Editor’s Choice
2015 Skyscraper Competition

Margaret Rew, Taylor Hewett, Karilyn Johannesen
United States

The People of the City have too long been subjected to the free plan: FAR, $PSF, the corridor, and, by extension, the vertical instrumentality of the service core—the tropes of modernism must be questioned, for they are rich with opportunity. We declare war on the open planes of Modernism.

We have bodies, we take up space. We do not need floor space; we need volume. We do not need free plans; we need free sections.

Rising real estate costs and geographic as well as political barriers to city growth have put vertical pressure on the City. We can no longer tolerate a sub-urban attitude towards space—in our periphery or in our metropolis. The spatial strategy of the suburban ranch house becomes a shoebox in the gleaming high rise. We suggest an equivalent to the townhouse – a typology that has long defined the healthy Urban center. Such a typology embeds residential units in a fabric of public circulation and program. We propose a new spatial paradigm: A City designed for volume.

Along with this new paradigm come attitudes of inclusion and hybridity. We recognize the layered nature of identity in the global city, in which we are all both citizens and strangers. This age-old attribute of the cosmopolitan center has been redefined in the contemporary global city by the unyielding forces of capitalism. The real estate and tourism industries vie for territory at the expense of the public. The resultant architecture reinforces the opposition between these two identities and has yet to address growing trends that contradict distinctions between resident and tourist, permanence and transience, familiar and alien.
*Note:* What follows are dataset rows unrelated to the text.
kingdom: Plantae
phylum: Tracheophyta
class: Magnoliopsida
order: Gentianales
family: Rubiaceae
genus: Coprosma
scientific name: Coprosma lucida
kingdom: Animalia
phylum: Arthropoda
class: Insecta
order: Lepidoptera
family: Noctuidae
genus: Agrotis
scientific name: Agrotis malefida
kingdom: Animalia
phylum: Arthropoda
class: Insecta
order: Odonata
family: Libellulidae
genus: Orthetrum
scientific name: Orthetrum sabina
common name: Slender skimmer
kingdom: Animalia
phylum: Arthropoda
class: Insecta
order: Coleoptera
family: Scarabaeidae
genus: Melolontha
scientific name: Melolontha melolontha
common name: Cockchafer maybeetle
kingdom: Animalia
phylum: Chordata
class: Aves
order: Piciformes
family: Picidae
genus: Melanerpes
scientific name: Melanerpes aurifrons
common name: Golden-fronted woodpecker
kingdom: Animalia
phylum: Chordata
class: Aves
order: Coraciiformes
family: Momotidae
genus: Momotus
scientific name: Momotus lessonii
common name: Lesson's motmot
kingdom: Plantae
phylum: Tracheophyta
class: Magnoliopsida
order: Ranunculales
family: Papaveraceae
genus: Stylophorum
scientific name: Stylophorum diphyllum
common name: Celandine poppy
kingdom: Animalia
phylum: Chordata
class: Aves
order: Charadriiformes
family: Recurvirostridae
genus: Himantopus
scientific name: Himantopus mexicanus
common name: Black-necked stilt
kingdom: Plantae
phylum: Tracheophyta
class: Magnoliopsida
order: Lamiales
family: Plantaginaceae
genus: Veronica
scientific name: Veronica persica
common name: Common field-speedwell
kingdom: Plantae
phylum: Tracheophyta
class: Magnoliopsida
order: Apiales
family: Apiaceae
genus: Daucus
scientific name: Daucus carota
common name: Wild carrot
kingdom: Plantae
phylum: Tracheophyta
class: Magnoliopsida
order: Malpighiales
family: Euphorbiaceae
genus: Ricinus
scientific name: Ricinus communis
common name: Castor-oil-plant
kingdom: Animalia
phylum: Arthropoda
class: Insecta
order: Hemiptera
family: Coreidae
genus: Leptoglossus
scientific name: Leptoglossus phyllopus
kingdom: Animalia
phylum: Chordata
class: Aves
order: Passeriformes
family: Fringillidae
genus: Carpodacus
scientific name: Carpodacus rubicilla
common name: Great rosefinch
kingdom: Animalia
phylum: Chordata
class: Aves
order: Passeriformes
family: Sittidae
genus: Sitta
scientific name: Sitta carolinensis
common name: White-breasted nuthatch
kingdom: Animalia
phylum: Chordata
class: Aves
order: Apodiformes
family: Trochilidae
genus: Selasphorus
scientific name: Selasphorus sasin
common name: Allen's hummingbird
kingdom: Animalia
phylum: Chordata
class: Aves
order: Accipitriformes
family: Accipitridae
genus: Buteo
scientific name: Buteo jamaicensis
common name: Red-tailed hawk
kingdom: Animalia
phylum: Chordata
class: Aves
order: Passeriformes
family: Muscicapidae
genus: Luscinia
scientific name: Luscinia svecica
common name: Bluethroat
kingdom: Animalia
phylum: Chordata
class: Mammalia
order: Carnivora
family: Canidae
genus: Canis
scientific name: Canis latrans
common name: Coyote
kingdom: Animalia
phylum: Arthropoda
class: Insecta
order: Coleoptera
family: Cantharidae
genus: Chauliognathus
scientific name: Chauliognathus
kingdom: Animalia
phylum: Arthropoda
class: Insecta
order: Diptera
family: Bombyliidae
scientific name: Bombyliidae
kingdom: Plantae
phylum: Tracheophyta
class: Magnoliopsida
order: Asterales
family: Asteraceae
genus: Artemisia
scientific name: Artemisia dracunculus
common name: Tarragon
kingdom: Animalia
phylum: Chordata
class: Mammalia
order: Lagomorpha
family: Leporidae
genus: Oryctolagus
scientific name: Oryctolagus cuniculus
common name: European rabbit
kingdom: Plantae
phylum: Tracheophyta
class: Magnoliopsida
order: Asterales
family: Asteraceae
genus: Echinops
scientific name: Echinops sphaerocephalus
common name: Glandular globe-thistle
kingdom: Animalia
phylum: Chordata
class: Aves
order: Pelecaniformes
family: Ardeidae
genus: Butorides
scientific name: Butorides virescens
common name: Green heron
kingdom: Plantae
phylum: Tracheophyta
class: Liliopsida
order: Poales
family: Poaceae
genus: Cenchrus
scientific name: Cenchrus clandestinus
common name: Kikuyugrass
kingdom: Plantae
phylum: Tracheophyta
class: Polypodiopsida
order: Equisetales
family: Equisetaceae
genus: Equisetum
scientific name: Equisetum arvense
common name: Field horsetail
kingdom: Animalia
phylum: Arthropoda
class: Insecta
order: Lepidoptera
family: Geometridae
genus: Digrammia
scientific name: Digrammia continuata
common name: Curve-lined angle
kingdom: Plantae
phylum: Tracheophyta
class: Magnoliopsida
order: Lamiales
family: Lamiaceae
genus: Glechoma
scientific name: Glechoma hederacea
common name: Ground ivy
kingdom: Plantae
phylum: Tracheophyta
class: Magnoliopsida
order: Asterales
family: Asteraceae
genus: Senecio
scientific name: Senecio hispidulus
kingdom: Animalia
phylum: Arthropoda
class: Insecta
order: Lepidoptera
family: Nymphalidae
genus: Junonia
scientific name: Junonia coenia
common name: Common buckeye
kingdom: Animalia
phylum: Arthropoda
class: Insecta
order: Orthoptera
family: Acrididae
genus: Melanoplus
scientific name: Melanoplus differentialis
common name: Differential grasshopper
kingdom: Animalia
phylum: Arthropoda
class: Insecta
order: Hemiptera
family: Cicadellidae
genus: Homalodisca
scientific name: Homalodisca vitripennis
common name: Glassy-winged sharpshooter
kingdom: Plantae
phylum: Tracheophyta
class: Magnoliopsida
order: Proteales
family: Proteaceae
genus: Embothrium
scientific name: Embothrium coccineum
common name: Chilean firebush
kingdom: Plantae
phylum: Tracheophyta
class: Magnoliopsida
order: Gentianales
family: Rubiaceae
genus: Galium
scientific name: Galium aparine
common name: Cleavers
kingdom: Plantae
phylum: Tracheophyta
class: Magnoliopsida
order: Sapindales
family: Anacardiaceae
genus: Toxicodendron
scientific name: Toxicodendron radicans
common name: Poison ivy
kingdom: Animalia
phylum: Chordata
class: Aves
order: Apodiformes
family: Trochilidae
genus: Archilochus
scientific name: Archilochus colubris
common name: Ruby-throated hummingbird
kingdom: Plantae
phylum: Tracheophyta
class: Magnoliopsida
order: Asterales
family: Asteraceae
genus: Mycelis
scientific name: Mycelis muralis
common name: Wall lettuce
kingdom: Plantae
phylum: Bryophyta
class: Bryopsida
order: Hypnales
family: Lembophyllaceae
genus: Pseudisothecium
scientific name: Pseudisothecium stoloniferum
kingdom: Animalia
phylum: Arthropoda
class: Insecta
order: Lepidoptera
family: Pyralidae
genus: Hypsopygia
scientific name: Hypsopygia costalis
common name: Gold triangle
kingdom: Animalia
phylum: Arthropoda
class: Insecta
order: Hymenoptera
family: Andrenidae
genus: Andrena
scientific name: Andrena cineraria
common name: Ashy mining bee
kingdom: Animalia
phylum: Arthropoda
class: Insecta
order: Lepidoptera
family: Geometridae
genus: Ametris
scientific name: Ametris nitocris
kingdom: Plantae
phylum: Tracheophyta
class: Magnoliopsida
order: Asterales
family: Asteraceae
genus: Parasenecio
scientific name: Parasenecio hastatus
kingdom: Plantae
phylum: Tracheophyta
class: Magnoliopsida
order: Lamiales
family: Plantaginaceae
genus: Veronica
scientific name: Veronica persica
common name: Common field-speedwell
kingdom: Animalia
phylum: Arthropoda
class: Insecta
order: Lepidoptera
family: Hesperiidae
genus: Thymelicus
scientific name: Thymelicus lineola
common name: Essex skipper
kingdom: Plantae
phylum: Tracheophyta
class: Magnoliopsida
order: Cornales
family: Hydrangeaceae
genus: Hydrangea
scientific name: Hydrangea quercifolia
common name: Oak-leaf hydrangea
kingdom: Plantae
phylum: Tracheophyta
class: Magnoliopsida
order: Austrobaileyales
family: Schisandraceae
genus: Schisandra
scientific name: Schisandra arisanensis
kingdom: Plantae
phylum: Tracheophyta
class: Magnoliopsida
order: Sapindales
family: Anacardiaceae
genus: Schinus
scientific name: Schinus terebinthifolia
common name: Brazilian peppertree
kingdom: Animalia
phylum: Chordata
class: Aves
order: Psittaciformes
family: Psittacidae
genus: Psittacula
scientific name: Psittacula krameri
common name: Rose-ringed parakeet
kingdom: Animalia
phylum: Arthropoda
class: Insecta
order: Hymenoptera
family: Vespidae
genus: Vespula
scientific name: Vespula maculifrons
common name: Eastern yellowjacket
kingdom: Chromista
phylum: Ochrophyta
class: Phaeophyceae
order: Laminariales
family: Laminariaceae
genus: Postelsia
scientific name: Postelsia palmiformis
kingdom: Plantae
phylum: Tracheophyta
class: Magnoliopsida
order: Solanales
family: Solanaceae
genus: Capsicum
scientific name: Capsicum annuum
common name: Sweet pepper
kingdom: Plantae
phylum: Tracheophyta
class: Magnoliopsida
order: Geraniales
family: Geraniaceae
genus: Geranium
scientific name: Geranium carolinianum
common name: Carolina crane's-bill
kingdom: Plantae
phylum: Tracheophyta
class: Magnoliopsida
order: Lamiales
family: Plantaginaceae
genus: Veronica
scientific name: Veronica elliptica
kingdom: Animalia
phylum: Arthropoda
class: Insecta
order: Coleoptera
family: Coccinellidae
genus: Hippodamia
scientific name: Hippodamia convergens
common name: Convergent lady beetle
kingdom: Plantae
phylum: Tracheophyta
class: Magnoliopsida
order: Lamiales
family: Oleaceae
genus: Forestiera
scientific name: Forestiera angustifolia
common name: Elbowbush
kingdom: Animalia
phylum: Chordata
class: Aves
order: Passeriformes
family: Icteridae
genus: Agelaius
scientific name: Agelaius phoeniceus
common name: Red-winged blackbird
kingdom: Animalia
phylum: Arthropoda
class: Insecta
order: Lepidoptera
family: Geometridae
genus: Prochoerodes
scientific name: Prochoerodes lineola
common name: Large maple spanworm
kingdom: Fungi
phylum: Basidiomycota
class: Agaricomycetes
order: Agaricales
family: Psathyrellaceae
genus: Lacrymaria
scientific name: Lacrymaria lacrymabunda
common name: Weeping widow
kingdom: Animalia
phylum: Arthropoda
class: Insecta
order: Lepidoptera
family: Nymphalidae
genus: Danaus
This proposal subverts the current model of elevator core dependency in the mixed-use skyscraper by leveraging light and air voids as pathways for gondola-style vertical circulation. This network becomes an armature for pockets of public space and privatized public program. In this new public territory, citizen-spaces and stranger-spaces mutually benefit from their adjacencies and overlaps. The proposed spatial strategy maximizes connectivity and hybridity—proposing that these places that a citizen-stranger lives, works, and plays in should be defined first and foremost by the tenacity of their volume.